In "Agile Achievement", I briefly mentioned using a focusing partner to help you achieve your goals. In this article I'll be expanding on that point, and discussing what a focusing partner is and what they do.

A focusing partner is a person you deeply trust that will help you with your goals. They could be your spouse, a relative or a close friend. It doesn't have to be a one-way street, so you can both encourage each other as you work towards your goals. Remember that you aren't always going to succeed, so make sure you're comfortable with your focusing partner seeing you during your highs and lows.

The most important thing is that you must feel comfortable sharing your goals and plans, as holding back will only make things harder. Goal setting can be a deeply personal and spiritual exercise, and it often reveals the things that you hold to be truly important. Letting someone see this part of you can be difficult, especially if your ego is chattering away in the background.

Let go of the fear that you'll become vulnerable by revealing yourself.
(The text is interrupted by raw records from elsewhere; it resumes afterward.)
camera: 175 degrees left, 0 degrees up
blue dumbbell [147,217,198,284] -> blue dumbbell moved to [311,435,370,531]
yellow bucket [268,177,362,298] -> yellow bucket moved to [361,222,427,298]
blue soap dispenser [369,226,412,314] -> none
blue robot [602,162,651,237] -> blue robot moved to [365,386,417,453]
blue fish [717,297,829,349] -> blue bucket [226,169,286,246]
Once you've moved past this fear, you'll see that having a person to help you makes a huge difference to your life.

What's involved with being a focusing partner?
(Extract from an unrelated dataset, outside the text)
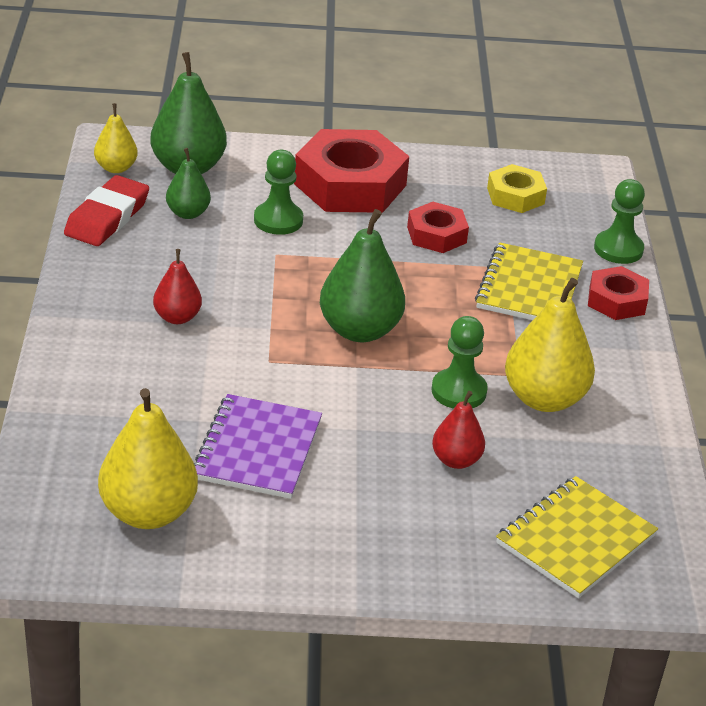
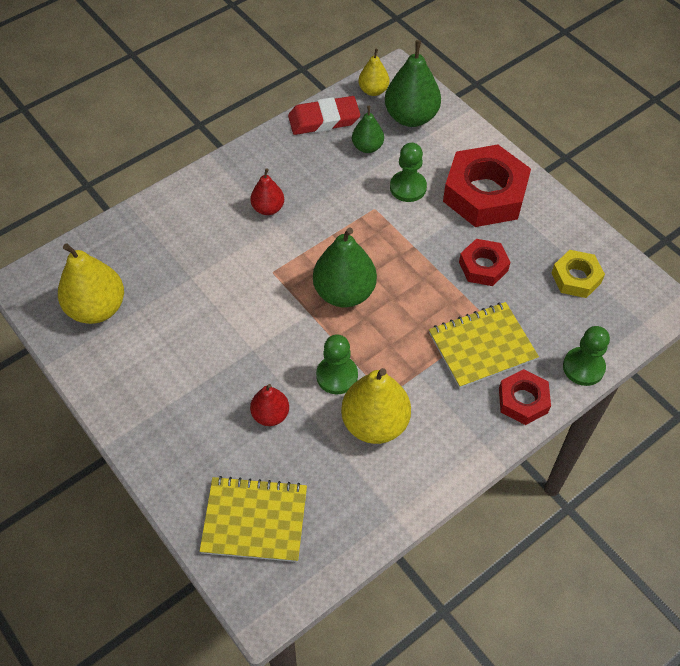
camera: 55 degrees right, 20 degrees up
purple notebook [194,394,322,499] -> none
This all depends on personal preference, but as a bare minimum you should be in regular contact to discuss your progress. How often you meet is entirely up to you, but you should aim for at least once a week.
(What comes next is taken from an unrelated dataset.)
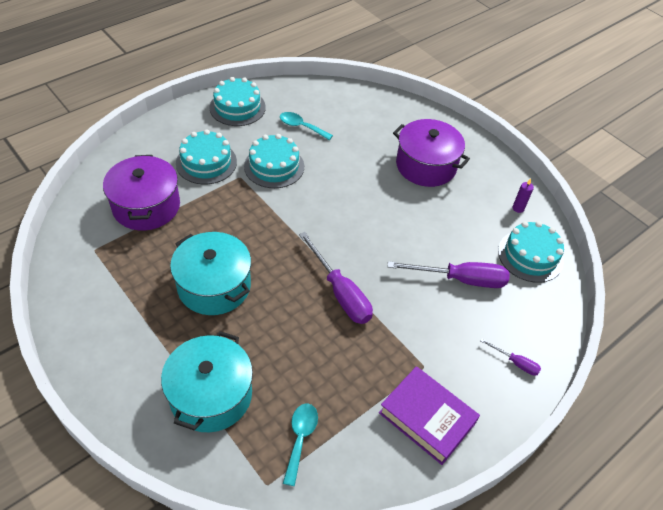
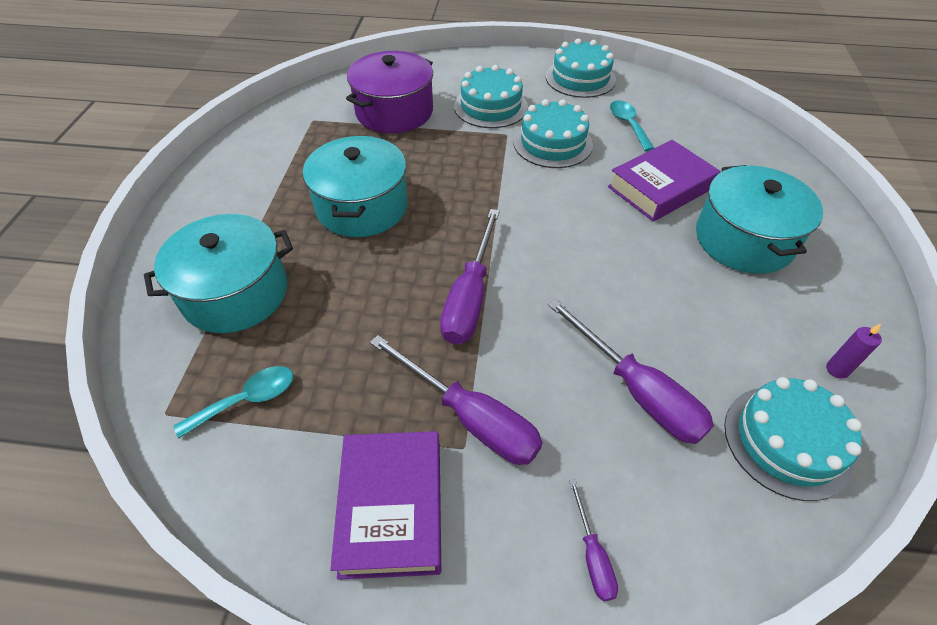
camera: 50 degrees right, 0 degrees up
purple pot [393,119,470,187] -> turquoise pot [696,165,823,274]
none -> purple screwdriver [370,335,543,465]
none -> purple book [608,140,720,222]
A focusing partner's duties include:

  • Reviewing progress – You should discuss your progress with your focusing partner, even if it's just a five minute phone call to ask how you're doing on each of your main goals. It's a good idea to have a copy of each other's major goals and plans to be reviewed, as well as any targets you may have set yourselves.
  • Reviewing plans – You will need to plan for any reasonably sized goal, so share your plans and review them regularly. It's often much easier for your focusing partner to see if they are realistic, as we can often give ourselves an unreasonable amount of work to do.
  • Talking through ideas – There will be bumps in the road, so it's always good to have someone to talk to about these problems. You can creatively work to solve each other's problems, and discuss your goals and plans for the future.
  • Objectively analysing strengths and weaknesses – Sometimes things will go right, and sometimes they will go wrong. Having an outside view on your situation can help you get a clearer view on what is actually happening. Beating yourself up over a failure will get you nowhere, and having a person to remind you of just how much you have achieved is invaluable.

Why use a focusing partner?

It can be very difficult to develop a personal sense of accountability when setting goals. It's all too easy to let days, weeks, and even months pass by without ever moving closer to your objectives. By telling someone about your goals, you're becoming accountable to them as well as yourself. This added incentive can be a huge boost to your powers of goal achievement.

Another large benefit of a focusing partner is that they can help push you outside of your comfort zone. Becoming stuck in a rut can sap your creativity and productivity, and having a close friend to motivate you through these difficult times can be invaluable.

A good example of this benefit can be seen in an activity such as running. If you're on your own, it's very easy to stop as soon as you're out of breath for the first time. Having a runner alongside you can help push you through the initial discomfort, and you'll find you become fitter much faster than if you were running on your own.

Don't be caught in the trap of thinking you have to achieve everything by yourself. Two people together can achieve much greater results than either one of them could individually.